« Jour de colère », l’exemple à ne pas suivre


Renvoi d’ascenseur : Dieudonné est devenu le meilleur allié de Manuel Valls, qui lui-même s’est révélé être son meilleur impresario. Fort de sa posture antisystème, maladroitement offerte par le ministre de l’Intérieur qui en a fait l’homme à abattre, l’humoriste avait appelé à participer, dimanche à Paris, au « Jour de colère ». Il a profité de la troublante indifférence des organisateurs, et singulièrement de Béatrice Bourges, la meneuse du « Printemps français ». Ce qui aurait pu être un légitime mouvement protestataire, un de plus, de la société civile s’est transformé alors, sous l’impulsion des amis de Dieudonné et avec la connivence de courants extrémistes, en une indéfendable manifestation de vulgarité et de haine contre les juifs, les francs-maçons, les médias, j’en passe. Retenu par un colloque (sur l’antisémitisme !), je n’ai pu me rendre sur place. Mais les récits que j’ai recueillis ce lundi matin, ajoutés aux vidéos que j’ai visionnées et aux comptes rendus de la presse, ne laissent aucun doute sur le piège qui a été tendu à ceux qui voulaient, de bonne foi, exprimer l’exaspération d’une France oubliée. Ce « Jour de colère », qui a mobilisé quelques dizaines de milliers de personnes, a été pollué par les slogans entendus : « Juif, la France n’est pas à toi ! », « CRS, police des juifs ! », « Mort aux sionistes ! », etc. Cette fois, Valls a donc raison quand il dénonce la violence de « l’extrême droite et l’ultra droite », même s’il ne s’aventure pas à décrire les vrais soutiens « diversitaires » de Dieudonné. Les conclusions de ce gâchis doivent être tirées sans plus attendre.

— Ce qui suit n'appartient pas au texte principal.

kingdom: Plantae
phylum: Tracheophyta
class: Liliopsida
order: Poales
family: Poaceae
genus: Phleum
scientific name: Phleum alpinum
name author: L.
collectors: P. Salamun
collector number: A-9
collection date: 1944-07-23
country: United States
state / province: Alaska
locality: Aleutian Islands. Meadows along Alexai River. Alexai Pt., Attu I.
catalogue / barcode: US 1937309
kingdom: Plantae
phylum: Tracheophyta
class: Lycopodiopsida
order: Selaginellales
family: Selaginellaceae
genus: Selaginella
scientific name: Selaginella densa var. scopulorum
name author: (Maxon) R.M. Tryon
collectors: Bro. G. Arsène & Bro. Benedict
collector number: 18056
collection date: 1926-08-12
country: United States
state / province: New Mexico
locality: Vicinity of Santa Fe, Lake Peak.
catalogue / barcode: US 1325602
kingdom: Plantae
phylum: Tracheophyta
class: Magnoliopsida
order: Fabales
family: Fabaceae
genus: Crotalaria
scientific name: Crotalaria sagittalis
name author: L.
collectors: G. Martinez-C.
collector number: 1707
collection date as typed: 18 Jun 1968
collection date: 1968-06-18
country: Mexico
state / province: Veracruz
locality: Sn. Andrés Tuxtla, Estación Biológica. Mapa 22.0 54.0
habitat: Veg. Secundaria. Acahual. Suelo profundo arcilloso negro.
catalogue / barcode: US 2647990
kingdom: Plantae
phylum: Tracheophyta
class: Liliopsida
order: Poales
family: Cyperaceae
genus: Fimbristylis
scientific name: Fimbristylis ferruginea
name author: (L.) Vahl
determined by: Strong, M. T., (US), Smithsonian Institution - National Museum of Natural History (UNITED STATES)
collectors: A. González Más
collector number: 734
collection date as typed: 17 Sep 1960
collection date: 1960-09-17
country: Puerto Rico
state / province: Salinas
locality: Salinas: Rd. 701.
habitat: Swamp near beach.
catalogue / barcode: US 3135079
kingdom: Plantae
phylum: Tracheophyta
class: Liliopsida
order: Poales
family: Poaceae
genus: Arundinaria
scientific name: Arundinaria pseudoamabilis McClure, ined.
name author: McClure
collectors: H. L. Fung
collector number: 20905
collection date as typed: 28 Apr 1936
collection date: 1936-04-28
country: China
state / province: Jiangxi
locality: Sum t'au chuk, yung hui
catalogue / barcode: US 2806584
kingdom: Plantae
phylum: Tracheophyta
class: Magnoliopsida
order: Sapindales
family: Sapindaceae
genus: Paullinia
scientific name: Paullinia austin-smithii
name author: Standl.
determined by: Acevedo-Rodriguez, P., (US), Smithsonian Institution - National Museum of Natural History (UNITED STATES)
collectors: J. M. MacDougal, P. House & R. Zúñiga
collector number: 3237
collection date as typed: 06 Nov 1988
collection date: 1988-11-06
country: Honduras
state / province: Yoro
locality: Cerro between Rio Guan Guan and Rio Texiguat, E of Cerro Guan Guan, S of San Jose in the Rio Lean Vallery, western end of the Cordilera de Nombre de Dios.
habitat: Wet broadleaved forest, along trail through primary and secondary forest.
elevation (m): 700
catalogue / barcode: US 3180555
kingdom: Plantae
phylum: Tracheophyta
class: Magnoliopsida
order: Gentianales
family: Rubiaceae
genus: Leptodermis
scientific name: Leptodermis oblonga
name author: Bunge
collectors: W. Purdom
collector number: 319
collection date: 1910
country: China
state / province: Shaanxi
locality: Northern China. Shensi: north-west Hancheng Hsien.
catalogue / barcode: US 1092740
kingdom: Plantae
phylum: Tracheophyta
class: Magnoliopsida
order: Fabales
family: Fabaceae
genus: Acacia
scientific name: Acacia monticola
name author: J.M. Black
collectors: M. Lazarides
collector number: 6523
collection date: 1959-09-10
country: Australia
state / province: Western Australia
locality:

L’erreur serait évidemment de soutenir hâtivement, comme beaucoup de télévisions l’ont fait dès hier soir, que l’ensemble des manifestants seraient d’extrême droite et antisémites. Mais il faut constater qu’il n’y a pas eu, non plus, de prises de distance affichées face à des dérives qui étaient prévisibles à partir du moment où le prétendu drôle appelait ses supporters à rejoindre les rangs. C’est pourquoi ce « Jour de colère », premier d’une possible série, s’est définitivement décrédibilisé, sauf à s’enfermer désormais dans son monde complotiste. Les organisateurs, et Béatrice Bourges en premier lieu semble-t-il, portent la responsabilité de leur manque de vigilance : ils auraient dû savoir, au minimum, que de telles manifestations, qui mettent en cause les pouvoirs politiques et médiatiques en place, étaient attendues au tournant. En fait, une obligation d’exemplarité s’impose à tous ces mouvements populaires et à tous ces Indignés qui en ont assez d’être tenus pour quantité négligeable. Ceux-là ne sont ni des racistes ni des casseurs comme La Manif pour Tous ou les Bonnets rouges l’ont déjà démontré. »Jour de colère » a dévoilé la face hideuse d’un France fascistoïde. Il est l‘exemple à ne plus suivre. Laisser s’exprimer Dieudonné est une chose. Il n’en reste pas moins infréquentable dans une manifestation. En tirer la leçon pour l’avenir.